Catar e Senegal protagonizam a primeira 'final' da Copa

Derrotados na primeira rodada da fase de grupos da Copa do Mundo, Catar e Senegal se enfrentam na próxima sexta-feira (25) em partida que pode definir o primeiro eliminado da competição.

A pressão de fazer sua estreia em Mundiais em casa parece ter atrapalhado o Catar, já que a seleção teve uma fraca atuação contra o Equador.

O técnico da equipe catari, o espanhol Félix Sánchez, espera que seus jogadores "melhorem o nível de jogo" para evitar entrar para a história como o segundo país-sede a ser eliminado de uma Copa ainda na fase de grupos. O único até agora foi a África do Sul, em 2010.

"Esperamos ter nos libertado da pressão do primeiro jogo e podermos ser mais competitivos", disse Sánchez na coletiva de imprensa na véspera do confronto diante de Senegal.

Em sua segunda partida na competição, o Catar tampouco pensa em se render. "Vamos com tudo", comentou o defensor Ismail Mohamad.

Também derrotado na estreia, Senegal chega à segunda rodada tentando melhorar sua presença no ataque, que sofre com a ausência da estrela Sadio Mané, fora do Mundial devido a uma lesão.

- Sem gols -

"O jogo ofensivo é uma das tarefas nesta Copa do Mundo", analisou o técnico da equipe senegalesa, Aliou Cissé, após ver seus atacantes parando diante da zaga holandesa, na segunda-feira (21).

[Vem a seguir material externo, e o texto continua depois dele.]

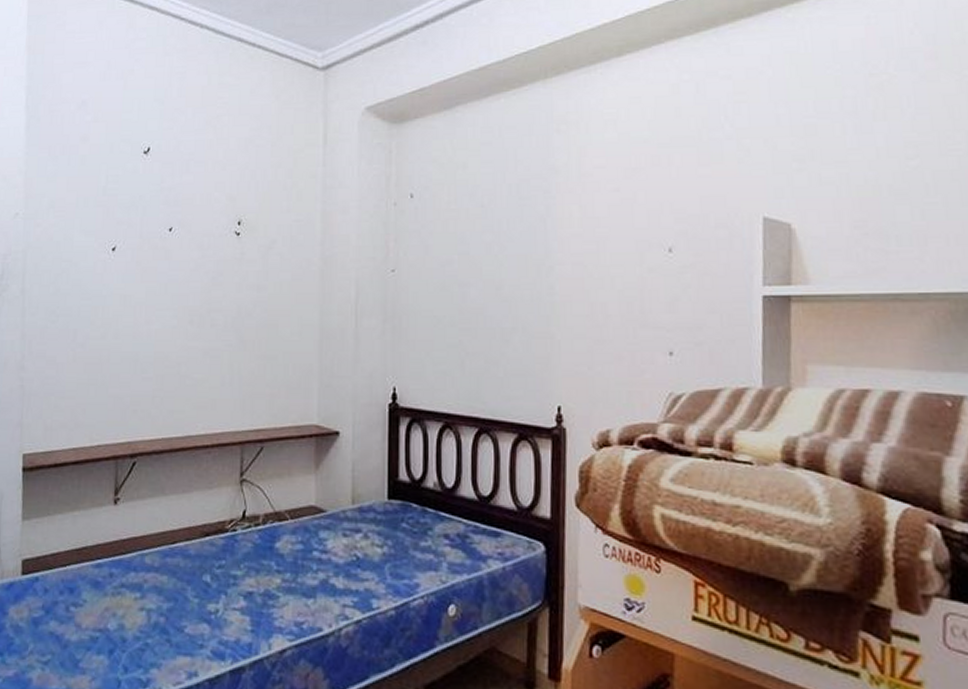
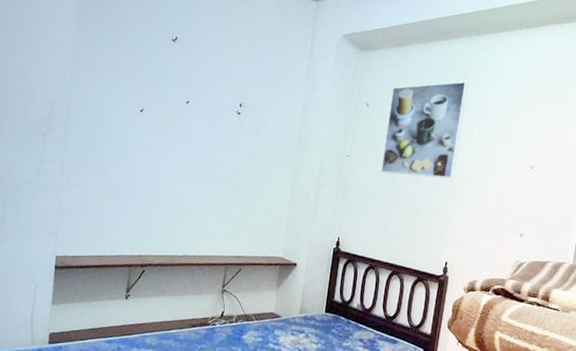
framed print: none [442,141,556,288] -> present [381,81,470,180]

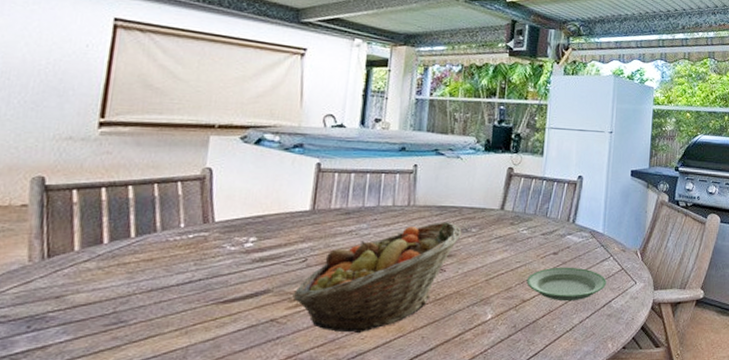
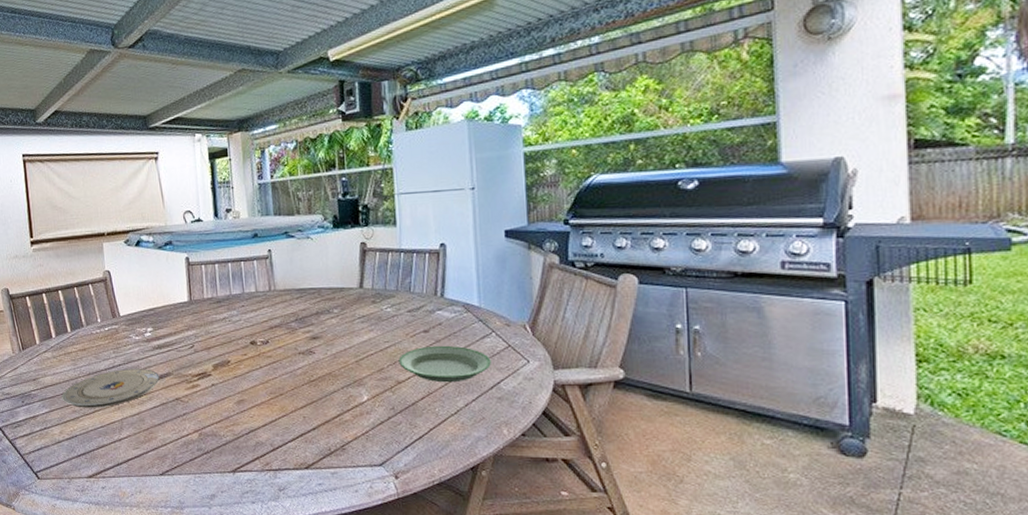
plate: none [98,285,254,334] -> present [61,369,160,408]
fruit basket: present [292,222,462,334] -> none [188,304,324,413]

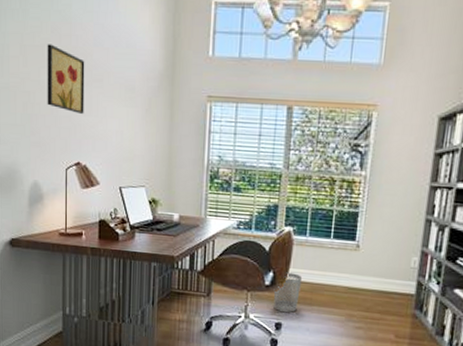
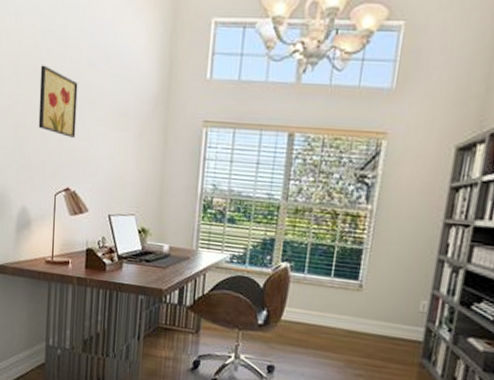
wastebasket: present [273,272,303,313] -> none [266,311,299,355]

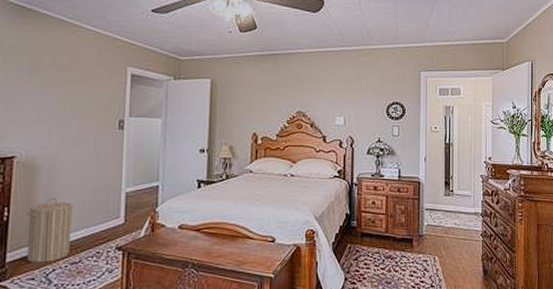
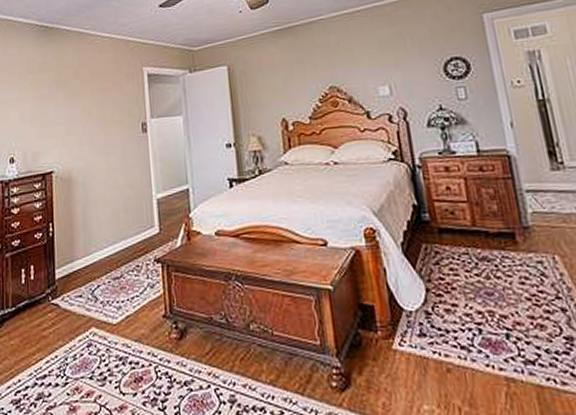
laundry hamper: present [26,198,74,264] -> none [69,210,111,280]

"O futebol é eficiência. Quando não se marca, não se pode ganhar. Vamos trabalhar isso", insistiu.

Cissé, por sua vez, já usou quase todo o seu arsenal ofensivo contra os europeus, sem sucesso. Bamba Dieng e Nicolas Jackson entraram em campo no lugar de Krépin Diatta e Boulaye Dia para ajudar Ismaïla Sarr, que sem Mané tem um papel mais de organizador.

No banco, conta com Iliman Ndiaye e Famara Diédhiou como opções para ataque da equipe, que ainda não marcou no torneio, algo que os senegaleses sempre fizeram em todos as suas participações anteriores em Mundiais. Ao todo, foram sete gols em 2002 e quatro em 2018.

"Esperamos vencer a final contra o Catar para fazer outra final contra o Equador", admitiu o capitão Kalidou Koulibaly em coletiva de imprensa nesta quinta-feira (24), resumindo os sentimentos de seus companheiros.